Cristiana Capotondi è Nina, la protagonista di ‘Nome di donna’, un film di Marco Tullio Giordana al cinema dall’8 marzo e non è un caso.
Nina si trasferisce da Milano in un piccolo paese della Lombardia, dove trova lavoro in una residenza per anziani facoltosi. Un mondo elegante, quasi fiabesco. Che cela però un segreto scomodo e torbido. Quando Nina lo scoprirà, sarà costretta a misurarsi con le sue colleghe, italiane e straniere, per affrontare il dirigente della struttura, Marco Maria Torri (Valerio Binasco) in un’appassionata battaglia per far valere i suoi diritti e la sua dignità.

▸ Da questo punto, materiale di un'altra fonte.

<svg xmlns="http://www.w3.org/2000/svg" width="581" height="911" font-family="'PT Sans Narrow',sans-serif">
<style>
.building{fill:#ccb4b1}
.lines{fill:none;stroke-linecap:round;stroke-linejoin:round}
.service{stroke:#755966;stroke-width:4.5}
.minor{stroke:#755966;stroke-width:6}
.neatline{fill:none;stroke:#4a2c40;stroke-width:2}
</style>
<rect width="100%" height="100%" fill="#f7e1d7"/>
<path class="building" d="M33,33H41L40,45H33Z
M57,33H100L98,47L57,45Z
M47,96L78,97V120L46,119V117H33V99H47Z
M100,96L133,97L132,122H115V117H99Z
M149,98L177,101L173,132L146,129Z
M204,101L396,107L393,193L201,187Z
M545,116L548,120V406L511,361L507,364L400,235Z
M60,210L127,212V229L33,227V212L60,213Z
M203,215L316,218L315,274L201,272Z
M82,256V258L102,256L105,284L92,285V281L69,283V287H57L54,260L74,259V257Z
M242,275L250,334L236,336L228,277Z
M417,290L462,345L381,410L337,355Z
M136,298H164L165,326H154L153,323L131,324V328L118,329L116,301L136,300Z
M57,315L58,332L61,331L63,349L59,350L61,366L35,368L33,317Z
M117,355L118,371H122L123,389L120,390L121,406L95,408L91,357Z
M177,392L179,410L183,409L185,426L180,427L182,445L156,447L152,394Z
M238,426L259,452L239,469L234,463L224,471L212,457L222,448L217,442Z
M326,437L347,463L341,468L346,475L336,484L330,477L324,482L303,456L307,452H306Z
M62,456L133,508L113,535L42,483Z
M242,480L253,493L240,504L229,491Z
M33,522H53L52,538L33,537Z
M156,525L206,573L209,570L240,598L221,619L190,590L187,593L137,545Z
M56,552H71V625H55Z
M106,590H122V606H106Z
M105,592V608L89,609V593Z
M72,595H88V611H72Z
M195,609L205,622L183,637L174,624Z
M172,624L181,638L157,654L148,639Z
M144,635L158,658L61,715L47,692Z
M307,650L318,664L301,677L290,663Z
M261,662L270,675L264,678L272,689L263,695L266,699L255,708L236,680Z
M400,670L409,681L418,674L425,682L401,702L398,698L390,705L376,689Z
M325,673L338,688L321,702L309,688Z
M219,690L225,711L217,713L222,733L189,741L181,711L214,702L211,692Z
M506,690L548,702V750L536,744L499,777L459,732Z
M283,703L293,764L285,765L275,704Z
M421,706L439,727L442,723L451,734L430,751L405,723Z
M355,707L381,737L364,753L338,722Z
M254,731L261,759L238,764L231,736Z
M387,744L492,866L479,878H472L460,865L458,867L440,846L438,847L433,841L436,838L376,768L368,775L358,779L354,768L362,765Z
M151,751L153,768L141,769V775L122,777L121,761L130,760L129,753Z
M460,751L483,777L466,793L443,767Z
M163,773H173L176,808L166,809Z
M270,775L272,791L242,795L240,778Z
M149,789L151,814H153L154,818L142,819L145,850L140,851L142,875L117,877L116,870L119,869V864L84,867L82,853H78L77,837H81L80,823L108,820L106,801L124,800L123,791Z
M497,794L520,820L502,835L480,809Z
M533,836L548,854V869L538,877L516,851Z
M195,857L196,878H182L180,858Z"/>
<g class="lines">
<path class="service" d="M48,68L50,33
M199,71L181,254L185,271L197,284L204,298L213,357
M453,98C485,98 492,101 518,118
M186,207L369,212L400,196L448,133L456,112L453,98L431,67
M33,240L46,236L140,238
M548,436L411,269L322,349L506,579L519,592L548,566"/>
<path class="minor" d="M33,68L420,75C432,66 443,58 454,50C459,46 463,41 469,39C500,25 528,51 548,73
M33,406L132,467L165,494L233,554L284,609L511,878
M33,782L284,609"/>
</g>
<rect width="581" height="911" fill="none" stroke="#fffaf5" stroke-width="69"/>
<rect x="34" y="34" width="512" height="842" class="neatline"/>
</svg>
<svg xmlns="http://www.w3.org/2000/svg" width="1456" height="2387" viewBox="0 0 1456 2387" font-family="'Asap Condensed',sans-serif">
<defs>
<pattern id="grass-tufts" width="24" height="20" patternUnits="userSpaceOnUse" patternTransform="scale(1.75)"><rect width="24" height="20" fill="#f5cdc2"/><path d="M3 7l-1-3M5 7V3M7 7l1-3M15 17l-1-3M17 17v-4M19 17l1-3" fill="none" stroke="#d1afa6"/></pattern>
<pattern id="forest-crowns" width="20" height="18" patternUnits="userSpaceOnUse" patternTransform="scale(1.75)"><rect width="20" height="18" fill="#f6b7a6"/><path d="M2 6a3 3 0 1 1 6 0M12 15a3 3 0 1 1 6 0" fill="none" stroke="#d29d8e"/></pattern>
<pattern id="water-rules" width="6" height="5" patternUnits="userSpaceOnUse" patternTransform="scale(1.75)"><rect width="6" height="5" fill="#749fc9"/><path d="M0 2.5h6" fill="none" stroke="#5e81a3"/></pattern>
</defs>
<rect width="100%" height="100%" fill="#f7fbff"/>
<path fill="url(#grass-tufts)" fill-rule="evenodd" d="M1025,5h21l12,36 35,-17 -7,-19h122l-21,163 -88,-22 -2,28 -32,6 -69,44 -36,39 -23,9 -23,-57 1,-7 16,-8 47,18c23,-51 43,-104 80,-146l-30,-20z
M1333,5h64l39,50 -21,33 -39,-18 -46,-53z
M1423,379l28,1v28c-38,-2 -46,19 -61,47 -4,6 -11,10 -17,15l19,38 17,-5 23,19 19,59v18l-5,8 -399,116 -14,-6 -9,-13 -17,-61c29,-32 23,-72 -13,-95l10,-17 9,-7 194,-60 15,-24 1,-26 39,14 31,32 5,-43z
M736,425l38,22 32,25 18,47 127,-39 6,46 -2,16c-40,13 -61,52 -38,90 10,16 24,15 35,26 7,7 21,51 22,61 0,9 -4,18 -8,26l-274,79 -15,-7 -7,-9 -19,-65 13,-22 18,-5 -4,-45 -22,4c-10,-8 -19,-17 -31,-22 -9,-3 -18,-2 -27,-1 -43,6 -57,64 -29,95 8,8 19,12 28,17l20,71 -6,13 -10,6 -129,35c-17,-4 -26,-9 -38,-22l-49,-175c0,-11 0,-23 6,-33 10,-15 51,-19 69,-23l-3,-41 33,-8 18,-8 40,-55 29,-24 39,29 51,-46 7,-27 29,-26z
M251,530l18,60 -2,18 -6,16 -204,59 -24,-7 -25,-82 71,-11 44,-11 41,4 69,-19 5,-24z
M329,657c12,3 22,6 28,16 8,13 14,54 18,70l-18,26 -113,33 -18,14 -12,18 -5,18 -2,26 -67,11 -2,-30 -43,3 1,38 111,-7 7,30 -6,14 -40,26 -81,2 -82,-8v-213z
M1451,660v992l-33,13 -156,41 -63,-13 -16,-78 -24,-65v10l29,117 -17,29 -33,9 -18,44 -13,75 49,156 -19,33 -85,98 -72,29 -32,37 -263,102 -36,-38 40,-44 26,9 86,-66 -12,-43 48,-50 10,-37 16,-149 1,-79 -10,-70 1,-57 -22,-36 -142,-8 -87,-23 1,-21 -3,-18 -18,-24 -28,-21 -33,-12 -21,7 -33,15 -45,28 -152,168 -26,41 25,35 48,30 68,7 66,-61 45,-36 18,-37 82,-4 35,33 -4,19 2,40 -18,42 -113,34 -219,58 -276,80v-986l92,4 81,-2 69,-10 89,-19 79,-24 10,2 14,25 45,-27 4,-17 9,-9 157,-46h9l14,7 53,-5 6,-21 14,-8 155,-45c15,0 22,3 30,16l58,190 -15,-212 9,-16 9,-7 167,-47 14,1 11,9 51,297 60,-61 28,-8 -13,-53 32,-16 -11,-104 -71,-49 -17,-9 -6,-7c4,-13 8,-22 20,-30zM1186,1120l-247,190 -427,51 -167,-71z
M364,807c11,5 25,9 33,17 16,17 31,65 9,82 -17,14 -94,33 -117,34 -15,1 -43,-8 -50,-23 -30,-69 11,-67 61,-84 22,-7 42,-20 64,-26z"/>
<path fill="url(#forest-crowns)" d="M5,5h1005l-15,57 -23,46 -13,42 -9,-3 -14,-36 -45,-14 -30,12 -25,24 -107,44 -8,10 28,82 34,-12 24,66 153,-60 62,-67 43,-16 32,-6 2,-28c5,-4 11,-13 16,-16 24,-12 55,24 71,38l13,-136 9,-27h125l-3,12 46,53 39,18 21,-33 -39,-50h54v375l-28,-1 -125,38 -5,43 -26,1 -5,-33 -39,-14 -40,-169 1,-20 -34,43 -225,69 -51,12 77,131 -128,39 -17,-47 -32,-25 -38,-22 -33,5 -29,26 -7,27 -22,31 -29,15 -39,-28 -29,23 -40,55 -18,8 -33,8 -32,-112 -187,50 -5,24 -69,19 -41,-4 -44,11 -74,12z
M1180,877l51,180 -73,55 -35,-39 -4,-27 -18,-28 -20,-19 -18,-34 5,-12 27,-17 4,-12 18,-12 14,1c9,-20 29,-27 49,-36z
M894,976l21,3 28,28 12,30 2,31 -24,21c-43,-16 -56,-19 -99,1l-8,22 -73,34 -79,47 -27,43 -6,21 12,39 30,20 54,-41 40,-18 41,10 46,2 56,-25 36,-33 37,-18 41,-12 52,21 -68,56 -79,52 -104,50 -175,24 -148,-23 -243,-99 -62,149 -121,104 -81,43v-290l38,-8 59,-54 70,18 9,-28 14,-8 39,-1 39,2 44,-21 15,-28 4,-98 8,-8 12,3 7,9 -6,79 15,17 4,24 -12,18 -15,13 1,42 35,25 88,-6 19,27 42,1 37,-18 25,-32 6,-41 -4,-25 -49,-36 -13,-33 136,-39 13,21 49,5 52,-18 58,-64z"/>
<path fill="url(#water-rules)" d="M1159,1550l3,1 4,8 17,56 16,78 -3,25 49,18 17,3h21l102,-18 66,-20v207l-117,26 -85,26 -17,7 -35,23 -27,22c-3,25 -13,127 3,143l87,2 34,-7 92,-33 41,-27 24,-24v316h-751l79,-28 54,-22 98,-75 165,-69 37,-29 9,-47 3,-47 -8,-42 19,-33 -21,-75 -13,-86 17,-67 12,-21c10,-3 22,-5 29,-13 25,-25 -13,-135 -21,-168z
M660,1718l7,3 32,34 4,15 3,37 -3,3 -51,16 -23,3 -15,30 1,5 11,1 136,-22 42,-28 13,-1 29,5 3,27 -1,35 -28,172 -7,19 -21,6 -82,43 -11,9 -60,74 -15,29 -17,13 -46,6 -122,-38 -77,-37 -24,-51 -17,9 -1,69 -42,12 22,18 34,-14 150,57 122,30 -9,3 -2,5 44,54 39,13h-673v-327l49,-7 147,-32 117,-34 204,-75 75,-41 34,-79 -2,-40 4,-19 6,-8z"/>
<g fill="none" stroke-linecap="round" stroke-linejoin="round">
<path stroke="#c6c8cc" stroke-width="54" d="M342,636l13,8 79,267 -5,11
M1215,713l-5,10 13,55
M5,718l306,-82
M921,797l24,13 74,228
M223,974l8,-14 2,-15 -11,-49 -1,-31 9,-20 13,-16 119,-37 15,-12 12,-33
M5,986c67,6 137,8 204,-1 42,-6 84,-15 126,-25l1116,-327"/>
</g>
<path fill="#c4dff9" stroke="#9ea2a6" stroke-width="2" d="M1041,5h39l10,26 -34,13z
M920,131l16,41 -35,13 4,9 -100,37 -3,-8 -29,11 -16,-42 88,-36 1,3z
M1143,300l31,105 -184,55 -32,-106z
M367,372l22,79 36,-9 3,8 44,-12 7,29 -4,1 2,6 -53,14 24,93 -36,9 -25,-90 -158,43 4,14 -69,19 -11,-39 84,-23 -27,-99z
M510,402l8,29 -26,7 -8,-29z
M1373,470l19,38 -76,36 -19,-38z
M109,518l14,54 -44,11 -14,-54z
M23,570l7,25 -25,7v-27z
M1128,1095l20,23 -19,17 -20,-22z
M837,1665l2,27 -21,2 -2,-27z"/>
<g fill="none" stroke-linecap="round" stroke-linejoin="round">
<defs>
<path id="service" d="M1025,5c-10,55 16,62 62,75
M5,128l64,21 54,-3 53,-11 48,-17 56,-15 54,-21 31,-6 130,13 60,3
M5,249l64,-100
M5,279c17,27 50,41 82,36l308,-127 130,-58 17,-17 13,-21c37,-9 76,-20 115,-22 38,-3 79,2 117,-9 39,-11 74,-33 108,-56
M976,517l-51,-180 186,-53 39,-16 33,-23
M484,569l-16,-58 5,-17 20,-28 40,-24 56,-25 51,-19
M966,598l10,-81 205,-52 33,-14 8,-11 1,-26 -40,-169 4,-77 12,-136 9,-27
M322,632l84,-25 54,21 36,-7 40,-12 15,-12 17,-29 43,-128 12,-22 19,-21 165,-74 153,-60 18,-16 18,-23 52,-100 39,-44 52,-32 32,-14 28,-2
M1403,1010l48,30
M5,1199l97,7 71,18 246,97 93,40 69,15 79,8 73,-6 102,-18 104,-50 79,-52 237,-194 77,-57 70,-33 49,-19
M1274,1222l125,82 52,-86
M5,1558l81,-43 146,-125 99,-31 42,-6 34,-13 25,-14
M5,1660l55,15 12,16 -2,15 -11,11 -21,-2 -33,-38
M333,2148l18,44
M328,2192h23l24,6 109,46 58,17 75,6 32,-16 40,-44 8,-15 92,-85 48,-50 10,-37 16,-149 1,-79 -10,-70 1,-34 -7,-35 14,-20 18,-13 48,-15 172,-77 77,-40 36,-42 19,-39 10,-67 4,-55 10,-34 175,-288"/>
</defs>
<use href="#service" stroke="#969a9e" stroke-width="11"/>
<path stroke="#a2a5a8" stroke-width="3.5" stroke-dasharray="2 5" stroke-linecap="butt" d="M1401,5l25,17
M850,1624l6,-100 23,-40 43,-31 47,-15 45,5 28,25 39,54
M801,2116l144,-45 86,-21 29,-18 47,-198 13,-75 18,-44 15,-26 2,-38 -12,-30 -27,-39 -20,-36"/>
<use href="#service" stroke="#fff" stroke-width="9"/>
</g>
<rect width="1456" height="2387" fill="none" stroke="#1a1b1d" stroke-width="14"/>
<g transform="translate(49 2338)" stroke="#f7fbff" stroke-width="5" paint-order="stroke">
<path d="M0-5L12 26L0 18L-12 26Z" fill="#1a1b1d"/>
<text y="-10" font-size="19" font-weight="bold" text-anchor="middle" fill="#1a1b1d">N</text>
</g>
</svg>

L’attrice anche nella vita esorta a denunciare qualsiasi forma di discriminazione ai danni dell’universo femminile. “Se una persona ha subito degli abusi, deve dirlo, anche all’interno del suo ambiente professionale, condividendo con le altre donne quello che ha vissuto”.
Nel film alcune donne accettano le avances del capo per tornaconto personale. Non siamo tutte uguali? “Non giudico moralmente chi, per scelta personale, decide di utilizzare il corpo per ottenere facilitazioni professionali. Però vedo una sorta di concorrenza sleale. E poi faccio l’attrice, ma chi è medico, chi entra in sala operatoria? Io vorrei che una donna arrivasse lì perché è brava a sistemarti la mano, perché è la migliore scelta, non la più carina”.
“Questo film – afferma Marco Tullio Giordana – parla delle molestie sul luogo di lavoro, tema balzato di recente agli onori della cronaca ma nascosto per anni sotto il tappeto. Non è un film di “denuncia”, l’ultima cosa al mondo che m’importa è fare il moralista. Il film indaga più che sul “fatto”, sul sasso lanciato nello stagno, sulle conseguenze che ne derivano, sui cerchi che si allargano fino a lambire sponde anche molto lontane. Una di queste è l’ostilità che immediatamente avvolge la vittima, l’insinuazione che “se la sia cercata”, la solitudine in cui si trova chi non intende sottostare. Un film che racconta l’omertà, la compiacenza, il disonore generale e il coraggio invece di una giovane donna che sfida tutto questo e si ribella dimostrandosi più forte del luogo comune”.
Nel cast anche Michela Cescon, che interpreta l’avvocato grazie al quale la lotta di Nina diventa una battaglia concreta: “credo che nella solitudine di chi ha subito abusi, l’incontro con un avvocato di quel tipo sia fondamentale e sia potente, aiuta. Nina trova nel occhi di un’altra donna l’aiuto per vincere”.
La fine del film ricorda che c’è ancora molto da fare. “La scena finale fa capire che la battaglia non è finita . E’ di Dino Risi l’idea di non finire trionfalmente con la vittoria ma con la consapevolezza che si deve sempre ripartire subito a combattere”, conclude Marco Tullio Giordana.